▶ _Vorliegender Text_
──────
Titel:
Vorläufiger Rechtsschutz gegen den Abbruch des Stellenbesetzungsverfahrens
Normenketten:
VwGO § 123 Abs. 1
GG Art. 19 Abs. 4, Art. 33 Abs. 2
RL über die Bestellung auf Dienstposten der Bayerischen Polizei
Leitsätze:
1. Der Dienstherr ist berechtigt, ein Stellenbesetzungsverfahren aus sachlichen Gründen abzubrechen, wenn er etwa die Stelle nicht mehr besetzen will, die Stelle neu zugeschnitten werden soll, wenn kein Bewerber seinen Erwartungen entspricht oder wenn das Verfahren nicht mehr zu einer rechtsfehlerfreien Auswahlentscheidung führen kann. (Rn. 18) (redaktioneller Leitsatz)
2. Der Abbruch eines Auswahlverfahrens ist in der Regel bereits dann sachlich gerechtfertigt, wenn dem Dienstherrn im Wege einer einstweiligen Anordnung rechtskräftig untersagt worden ist, den von ihm ausgewählten Bewerber zu ernennen. (Rn. 23) (redaktioneller Leitsatz)
──────
▶ _Erfasste Daten_

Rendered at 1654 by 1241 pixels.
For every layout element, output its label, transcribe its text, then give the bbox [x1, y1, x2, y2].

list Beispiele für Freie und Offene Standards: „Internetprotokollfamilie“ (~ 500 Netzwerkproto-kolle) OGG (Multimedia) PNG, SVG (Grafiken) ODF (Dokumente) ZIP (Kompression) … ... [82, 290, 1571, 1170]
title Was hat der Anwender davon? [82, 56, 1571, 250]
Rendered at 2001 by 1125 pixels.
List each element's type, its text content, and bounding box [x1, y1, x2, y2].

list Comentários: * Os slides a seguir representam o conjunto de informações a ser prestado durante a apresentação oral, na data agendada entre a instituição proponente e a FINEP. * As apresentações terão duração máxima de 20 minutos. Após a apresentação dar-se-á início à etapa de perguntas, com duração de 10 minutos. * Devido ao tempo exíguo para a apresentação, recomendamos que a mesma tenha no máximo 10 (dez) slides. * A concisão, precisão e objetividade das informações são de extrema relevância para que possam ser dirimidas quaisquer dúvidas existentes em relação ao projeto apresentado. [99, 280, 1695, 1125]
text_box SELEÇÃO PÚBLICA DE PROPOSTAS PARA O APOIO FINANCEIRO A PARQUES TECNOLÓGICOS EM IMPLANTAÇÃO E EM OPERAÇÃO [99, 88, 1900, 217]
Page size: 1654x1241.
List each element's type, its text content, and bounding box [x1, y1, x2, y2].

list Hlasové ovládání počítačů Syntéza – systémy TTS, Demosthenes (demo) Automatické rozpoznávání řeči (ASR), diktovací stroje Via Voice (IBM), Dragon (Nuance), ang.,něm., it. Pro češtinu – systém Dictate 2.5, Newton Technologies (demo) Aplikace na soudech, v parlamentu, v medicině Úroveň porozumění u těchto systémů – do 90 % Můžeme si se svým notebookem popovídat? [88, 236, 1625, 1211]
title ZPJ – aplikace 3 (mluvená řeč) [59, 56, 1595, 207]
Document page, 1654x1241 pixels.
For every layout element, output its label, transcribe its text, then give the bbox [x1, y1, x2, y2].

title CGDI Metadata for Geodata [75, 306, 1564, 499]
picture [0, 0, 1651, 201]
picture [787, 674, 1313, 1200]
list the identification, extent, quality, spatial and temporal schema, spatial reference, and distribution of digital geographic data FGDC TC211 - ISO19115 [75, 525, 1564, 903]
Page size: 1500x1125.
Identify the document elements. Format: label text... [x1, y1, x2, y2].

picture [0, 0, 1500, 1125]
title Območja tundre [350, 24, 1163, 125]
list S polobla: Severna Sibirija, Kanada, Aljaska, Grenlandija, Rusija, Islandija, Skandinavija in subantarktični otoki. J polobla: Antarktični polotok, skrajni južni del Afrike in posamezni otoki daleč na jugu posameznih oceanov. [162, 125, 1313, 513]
──────
▶ _Aufgaben_
A) Unter welcher Voraussetzung ist der Abbruch eines Auswahlverfahrens laut dem Text zum Abbruch des Stellenbesetzungsverfahrens in der Regel bereits sachlich gerechtfertigt?
B) Führen Sie den Text zum Abbruch des Stellenbesetzungsverfahrens im Anschluss an den zweiten Leitsatz fort.

▶ _Lösungen der Reihe nach_
A) Wenn dem Dienstherrn im Wege einer einstweiligen Anordnung rechtskräftig untersagt worden ist, den von ihm ausgewählten Bewerber zu ernennen.

B)
3. Darauf, ob der gerichtlich festgestellte Rechtsfehler im laufenden Auswahlverfahren behoben werden kann, kommt es grundsätzlich nicht an. (Rn. 23) (redaktioneller Leitsatz)
4. Einen Schutz vor der Erweiterung des Bewerberkreises gewährt Art. 33 Abs. 2 GG generell nicht, d.h. weder im laufenden noch im neuen Auswahlverfahren. (Rn. 24) (redaktioneller Leitsatz)
Schlagworte:
Recht der Landesbeamten, Abbruch eines Stellenbesetzungsverfahrens, sachlicher Grund, Entscheidung eines Gerichts, Mängel in der Ausschreibung, Beamter, Stellenausschreibung, Bewerbung, Bewerbungsverfahrensanspruch, Konkurentenklage, Abbruch, Darlegung, vorläufiger Rechtsschutz
Rechtsmittelinstanz:
VGH München, Beschluss vom 11.11.2024 – 3 CE 24.1481
Fundstelle:
BeckRS 2024, 33467
Tenor
I. Der Antrag wird abgelehnt.
II. Die Antragstellerin hat die Kosten des Verfahrens zu tragen.
III. Der Streitwert wird auf 5.000,00 EUR festgesetzt.
Gründe
1
Die Antragstellerin wendet sich gegen den Abbruch eines Stellenbesetzungsverfahrens.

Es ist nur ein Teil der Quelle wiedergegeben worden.